**Source material**
◆ ◆ ◆
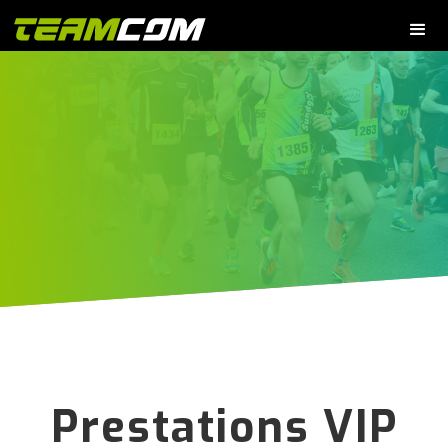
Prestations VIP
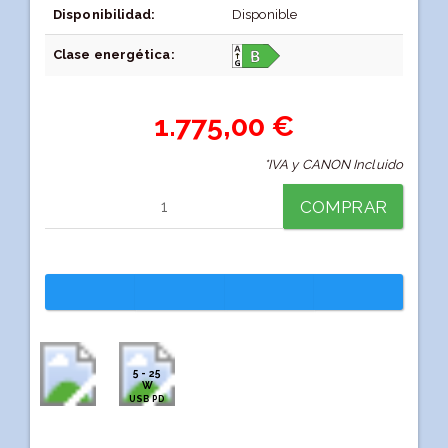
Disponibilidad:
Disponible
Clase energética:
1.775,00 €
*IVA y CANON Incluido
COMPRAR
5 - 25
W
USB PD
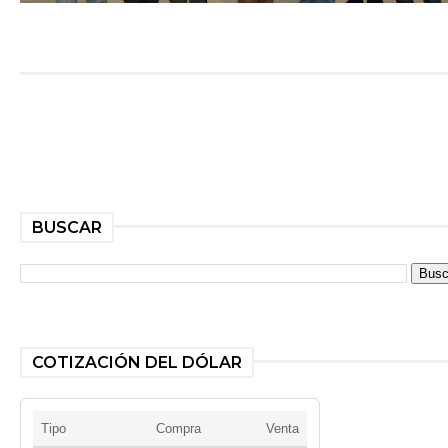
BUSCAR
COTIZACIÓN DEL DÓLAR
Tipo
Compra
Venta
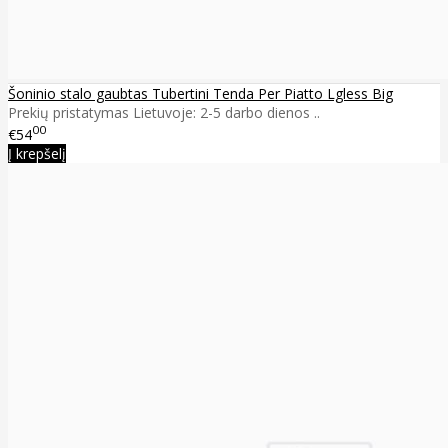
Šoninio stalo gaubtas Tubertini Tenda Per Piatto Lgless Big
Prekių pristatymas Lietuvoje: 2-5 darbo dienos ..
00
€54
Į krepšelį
◆ ◆ ◆
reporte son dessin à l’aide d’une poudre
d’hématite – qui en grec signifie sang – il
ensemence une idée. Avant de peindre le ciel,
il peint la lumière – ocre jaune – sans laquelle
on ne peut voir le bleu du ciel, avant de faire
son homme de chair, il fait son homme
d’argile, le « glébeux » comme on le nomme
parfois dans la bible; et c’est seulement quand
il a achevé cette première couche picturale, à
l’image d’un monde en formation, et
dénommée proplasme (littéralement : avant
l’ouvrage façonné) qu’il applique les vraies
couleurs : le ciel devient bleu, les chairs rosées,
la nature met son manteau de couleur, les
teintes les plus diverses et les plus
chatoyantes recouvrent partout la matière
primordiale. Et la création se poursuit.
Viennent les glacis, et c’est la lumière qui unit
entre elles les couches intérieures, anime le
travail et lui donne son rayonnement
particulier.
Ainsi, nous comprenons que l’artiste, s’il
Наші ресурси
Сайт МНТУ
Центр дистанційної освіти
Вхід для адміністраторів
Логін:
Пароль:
◆ ◆ ◆
**What you have to do**
Which of the lines above hold the string "ciel"? Pick each of them out.

**Solution**
ensemence une idée. Avant de peindre le ciel,
on ne peut voir le bleu du ciel, avant de faire
couleurs : le ciel devient bleu, les chairs rosées,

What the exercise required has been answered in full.